Tuning Large Neural Networks via Zero-Shot Hyperparameter Transfer
by Greg Yang
Date: Friday, Apr. 8
Time: 14:30
Location: NS302

Our guest speaker is Greg Yang from Microsoft Research and you are all cordially invited to the CVG Seminar on April 8th at 2:30 p.m. on Zoom (passcode is 757974) or in-person (room 302 at the institute of informatics)


You can’t train GPT-3 on a single GPU, much less tune its hyperparameters (HPs)…or so it seems. I’m here to tell you this is not true: you can tune its HPs on a single GPU even if you can’t train it that way! In the first half of this talk, I’ll describe how, in the so-called maximal update parametrization (abbreviated µP), narrow and wide neural networks share the same set of optimal HPs.
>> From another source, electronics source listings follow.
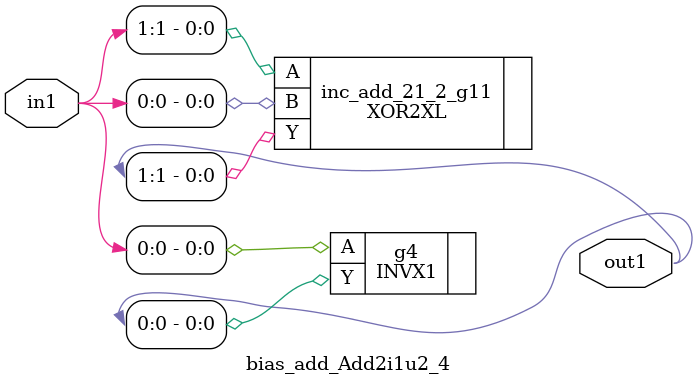
<source format=v>
`timescale 1ps / 1ps


module bias_add_Add2i1u2_4(in1, out1);
  input [1:0] in1;
  output [1:0] out1;
  wire [1:0] in1;
  wire [1:0] out1;
  INVX1 g4(.A (in1[0]), .Y (out1[0]));
  XOR2XL inc_add_21_2_g11(.A (in1[1]), .B (in1[0]), .Y (out1[1]));
endmodule


</source>
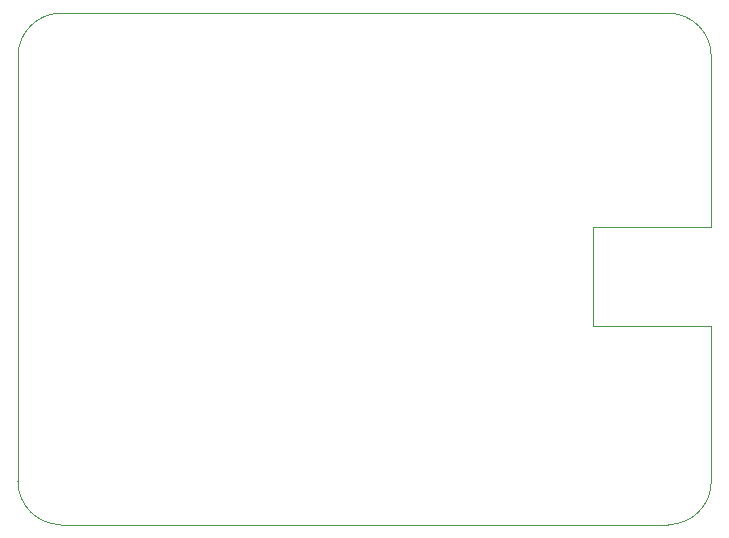
<source format=gbr>
%TF.GenerationSoftware,KiCad,Pcbnew,(5.1.10)-1*%
%TF.CreationDate,2021-11-27T13:57:11+01:00*%
%TF.ProjectId,SplashQuad,53706c61-7368-4517-9561-642e6b696361,rev?*%
%TF.SameCoordinates,Original*%
%TF.FileFunction,Profile,NP*%
%FSLAX46Y46*%
G04 Gerber Fmt 4.6, Leading zero omitted, Abs format (unit mm)*
G04 Created by KiCad (PCBNEW (5.1.10)-1) date 2021-11-27 13:57:11*
%MOMM*%
%LPD*%
G01*
G04 APERTURE LIST*
%TA.AperFunction,Profile*%
%ADD10C,0.100000*%
%TD*%
G04 APERTURE END LIST*
D10*
X189200000Y-120550000D02*
G75*
G02*
X185550000Y-124200000I-3650000J0D01*
G01*
X134150000Y-124200000D02*
G75*
G02*
X130500000Y-120550000I0J3650000D01*
G01*
X130500000Y-84550000D02*
G75*
G02*
X134150000Y-80900000I3650000J0D01*
G01*
X185550000Y-80900000D02*
G75*
G02*
X189200000Y-84550000I0J-3650000D01*
G01*
X189200000Y-84550000D02*
X189200000Y-99000000D01*
X134150000Y-80900000D02*
X185550000Y-80900000D01*
X130500000Y-120550000D02*
X130500000Y-84550000D01*
X185550000Y-124200000D02*
X134150000Y-124200000D01*
X189200000Y-107400000D02*
X189200000Y-120550000D01*
X179200000Y-107400000D02*
X189200000Y-107400000D01*
X179200000Y-99000000D02*
X179200000Y-107400000D01*
X189200000Y-99000000D02*
X179200000Y-99000000D01*
M02*

</source>
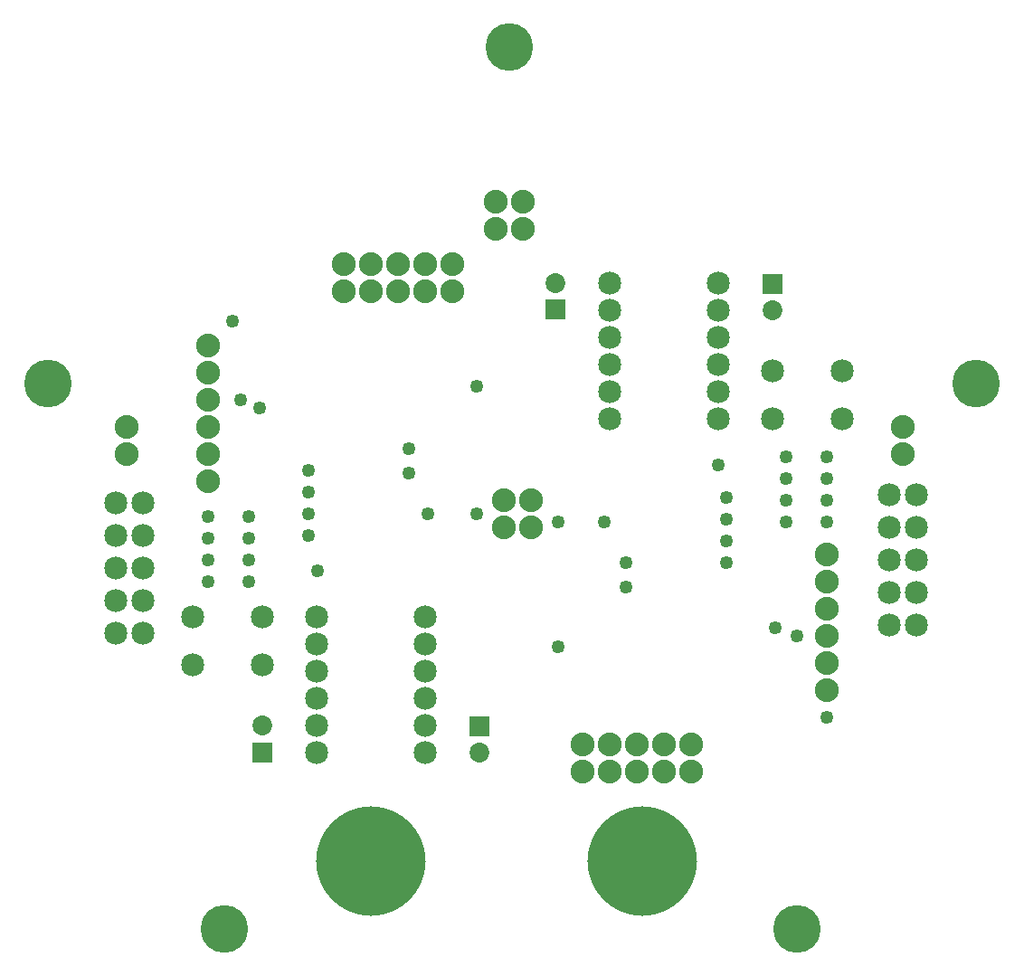
<source format=gbs>
G04 MADE WITH FRITZING*
G04 WWW.FRITZING.ORG*
G04 DOUBLE SIDED*
G04 HOLES PLATED*
G04 CONTOUR ON CENTER OF CONTOUR VECTOR*
%ASAXBY*%
%FSLAX23Y23*%
%MOIN*%
%OFA0B0*%
%SFA1.0B1.0*%
%ADD10C,0.049370*%
%ADD11C,0.085000*%
%ADD12C,0.088000*%
%ADD13C,0.175354*%
%ADD14C,0.072992*%
%ADD15C,0.403700*%
%ADD16R,0.072992X0.072992*%
%LNMASK0*%
G90*
G70*
G54D10*
X2970Y1274D03*
X2890Y1304D03*
X920Y2144D03*
X990Y2114D03*
G54D11*
X3310Y1314D03*
X3410Y1314D03*
X560Y1284D03*
X460Y1284D03*
X560Y1404D03*
X460Y1404D03*
X560Y1764D03*
X460Y1764D03*
X560Y1644D03*
X460Y1644D03*
X560Y1524D03*
X460Y1524D03*
X3310Y1794D03*
X3410Y1794D03*
X3310Y1434D03*
X3410Y1434D03*
X3310Y1554D03*
X3410Y1554D03*
X3310Y1674D03*
X3410Y1674D03*
G54D10*
X950Y1474D03*
X950Y1634D03*
X800Y1714D03*
X950Y1554D03*
X800Y1634D03*
X800Y1554D03*
X950Y1714D03*
X800Y1474D03*
X3080Y1774D03*
X3080Y1854D03*
X3080Y1934D03*
X3080Y1694D03*
X2930Y1934D03*
X2930Y1854D03*
X2930Y1774D03*
X2930Y1694D03*
X2090Y1694D03*
X2090Y1234D03*
X3080Y974D03*
X1790Y1724D03*
X1790Y2194D03*
X890Y2434D03*
X2680Y1904D03*
X1201Y1514D03*
G54D12*
X1860Y2874D03*
X1860Y2774D03*
X1860Y2874D03*
X1860Y2774D03*
X1960Y2774D03*
X1960Y2874D03*
G54D13*
X3630Y2204D03*
X2970Y194D03*
X860Y194D03*
X210Y2204D03*
X1910Y3444D03*
G54D10*
X1170Y1884D03*
X2710Y1784D03*
X1170Y1804D03*
X2710Y1704D03*
X1170Y1724D03*
X2710Y1624D03*
X1170Y1644D03*
X2710Y1544D03*
X1540Y1964D03*
X2340Y1544D03*
X1540Y1874D03*
X2340Y1454D03*
X2260Y1694D03*
X1610Y1724D03*
G54D11*
X2680Y2574D03*
X2280Y2574D03*
X1200Y844D03*
X1600Y844D03*
X2680Y2474D03*
X2280Y2474D03*
X1200Y944D03*
X1600Y944D03*
X2680Y2374D03*
X2280Y2374D03*
X1200Y1044D03*
X1600Y1044D03*
X2680Y2274D03*
X2280Y2274D03*
X1200Y1144D03*
X1600Y1144D03*
X2680Y2174D03*
X2280Y2174D03*
X1200Y1244D03*
X1600Y1244D03*
X2680Y2074D03*
X2280Y2074D03*
X1200Y1344D03*
X1600Y1344D03*
G54D14*
X2880Y2572D03*
X2880Y2474D03*
X1000Y845D03*
X1000Y944D03*
X2080Y2476D03*
X2080Y2574D03*
X1800Y942D03*
X1800Y844D03*
G54D12*
X2180Y774D03*
X2280Y774D03*
X2380Y774D03*
X2480Y774D03*
X2580Y774D03*
X1700Y2644D03*
X1600Y2644D03*
X1500Y2644D03*
X1400Y2644D03*
X1300Y2644D03*
X2180Y874D03*
X2280Y874D03*
X2380Y874D03*
X2480Y874D03*
X2580Y874D03*
X1700Y2544D03*
X1600Y2544D03*
X1500Y2544D03*
X1400Y2544D03*
X1300Y2544D03*
X3080Y1074D03*
X3080Y1174D03*
X3080Y1274D03*
X3080Y1374D03*
X3080Y1474D03*
X3080Y1574D03*
X800Y2344D03*
X800Y2244D03*
X800Y2144D03*
X800Y2044D03*
X800Y1944D03*
X800Y1844D03*
G54D11*
X2880Y2251D03*
X3136Y2251D03*
X2880Y2074D03*
X3136Y2074D03*
X1000Y1167D03*
X744Y1167D03*
X1000Y1344D03*
X744Y1344D03*
G54D15*
X2400Y444D03*
X1400Y444D03*
G54D12*
X1990Y1674D03*
X1990Y1774D03*
X1890Y1674D03*
X1890Y1774D03*
X3360Y1944D03*
X3360Y2044D03*
X500Y2044D03*
X500Y1944D03*
G54D16*
X2880Y2572D03*
X1000Y845D03*
X2080Y2476D03*
X1800Y942D03*
G04 End of Mask0*
M02*
</source>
This lets us tune any large model by just tuning a small version of it — we call this µTransfer. In particular, this allowed us to tune the 6.7 billion parameter version of GPT-3 using only 7% of its pretraining compute budget, and, with some asterisks, we get a performance comparable to the original GPT-3 model with twice the parameter count. In the second half of this talk, I’ll discuss the theoretical reason µP has this special property and the connection to the study of infinite-width neural networks and, more generally, the theory of Tensor Programs. The first half will target general practitioners or empirical researchers in machine learning, while the second half targets those who are more theoretically curious. This talk is based on


Greg Yang is a researcher at Microsoft Research in Redmond, Washington. He joined MSR after he obtained Bachelor's in Mathematics and Master's degrees in Computer Science from Harvard University, respectively advised by ST Yau and Alexander Rush. He won the Hoopes prize at Harvard for best undergraduate thesis as well as Honorable Mention for the AMS-MAA-SIAM Morgan Prize, the highest honor in the world for an undergraduate in mathematics. He gave an invited talk at International Congress of Chinese Mathematicians 2019.

Are Large-scale Datasets Necessary for Self-Supervised Pre-training?
by Alaa El-Nouby
Date: Friday, Mar. 11
Time: 15:30
Location: Online Call via Zoom

Our guest speaker is Alaa El-Nouby from Meta AI Research and Inria Paris and you are all cordially invited to the CVG Seminar on March 11th at 3:30 p.m. on Zoom (passcode is 913674).


Pre-training models on large scale datasets, like ImageNet, is a standard practice in computer vision. This paradigm is especially effective for tasks with small training sets, for which high-capacity models tend to overfit. In this work, we consider a self-supervised pre-training scenario that only leverages the target task data. We consider datasets, like Stanford Cars, Sketch or COCO, which are order(s) of magnitude smaller than Imagenet. Our study shows that denoising autoencoders, such as BEiT or a variant that we introduce in this paper, are more robust to the type and size of the pre-training data than popular self-supervised methods trained by comparing image embeddings. We obtain competitive performance compared to ImageNet pre-training on a variety of classification datasets, from different domains. On COCO, when pre-training solely using COCO images, the detection and instance segmentation performance surpasses the supervised ImageNet pre-training in a comparable setting.


Alaa El-Nouby is a PhD student at Meta AI Research and Inria Paris advised by Hervé Jégou and Ivan Laptev. His research interests are metric learning, self-supervised learning and transformers for computer vision. Prior to pursuing his PhD, Alaa received his Msc from the University of Guelph and the Vector institute, advised by Graham Taylor, where he conducted research in spatio-temporal representation learning and text-to-image synthesis with generative models.